BuzzFeed has drawn a lot of press this year for the success of its social advertising product. The company’s advertising wing is an agency that works with advertisers to create sponsored content in the BuzzFeed mold. These aren’t just your classic advertorials — the pages in the magazine with the slightly off typeface and the bad writing. This is content infused with the voice and sensibility of BuzzFeed itself, tailor-made for its audience.
Versions of the agency model are in place at organizations such as Forbes, Gawker, The Huffington Post and the Atlantic. I’ve also heard echoes of this model in conversations with forward-thinking sales managers, who approach companies not just to solicit advertising, but to pitch marketing expertise in a variety of domains — not just display ads, but search engine marketing, social advertising and more.

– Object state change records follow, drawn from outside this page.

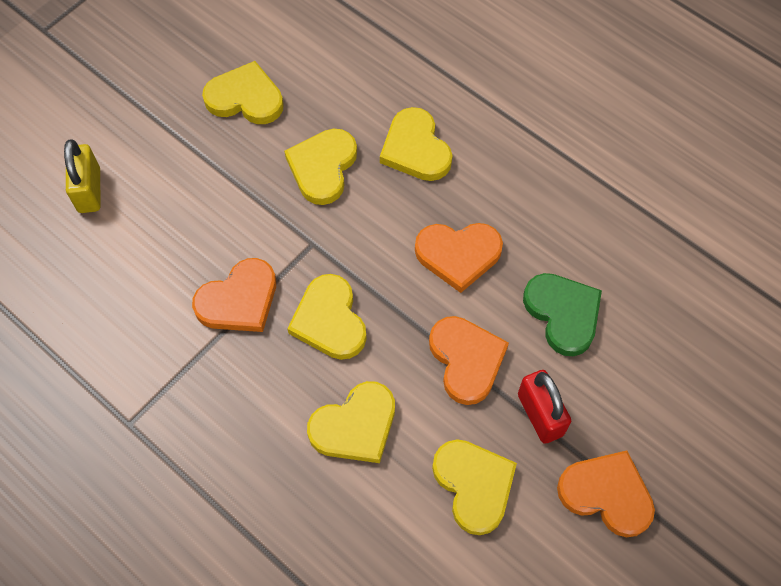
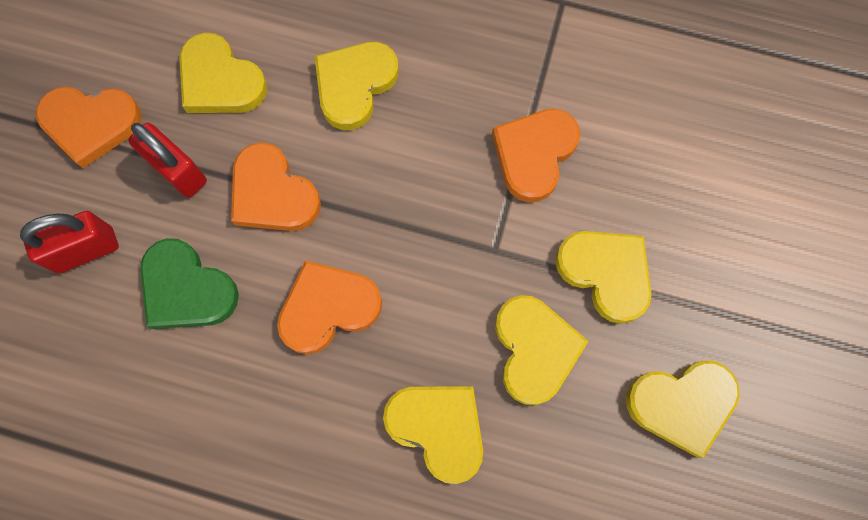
camera: 155 degrees right, 10 degrees up
(89, 190) = (769, 202): yellow padlock -> none
(329, 320) = (431, 174): yellow heart -> yellow heart (606, 273)
(638, 379) = (86, 250): none -> red padlock

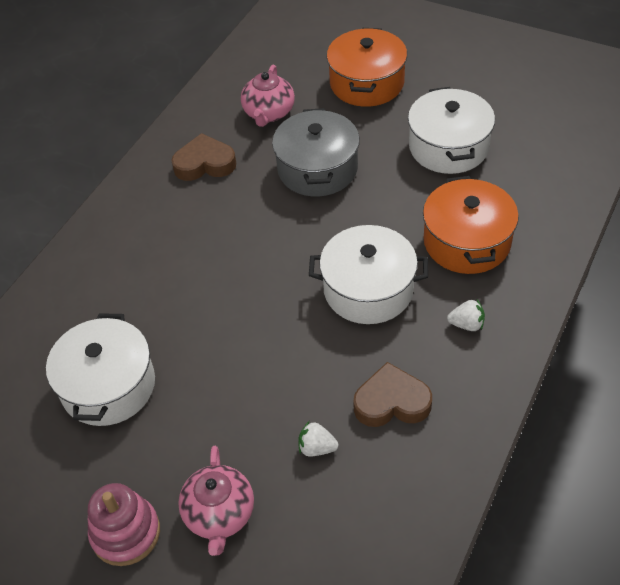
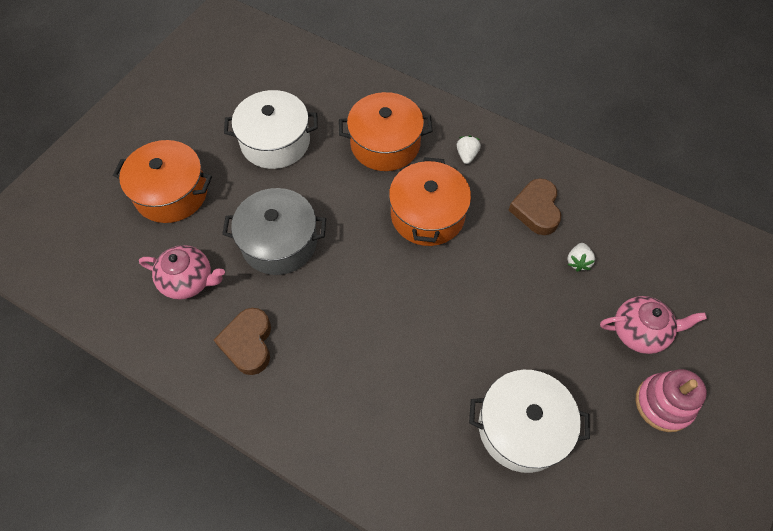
camera: 90 degrees left, 10 degrees up
(368, 289) = (427, 215): white pot -> orange pot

The point is that all the innovation and work we put into doing journalism may produce more value than mere space for advertising adjacencies. As we develop our ability to work with data, produce info-rich experiences for mobile devices, or experiment with distributed reporting, we may hit on tools and techniques valuable enough to help subsidize our journalism. But if we’re not attuned to those possibilities, they won’t exist.
It feels easier to just say journalists should minimize all dealings with their business-side counterparts. But that feels deeply wrong to me. Ethical behavior is not about trying to avoid situations that might challenge us to behave ethically. Ethical behavior is about regularly thinking through our values and how they should be applied, and then acting accordingly.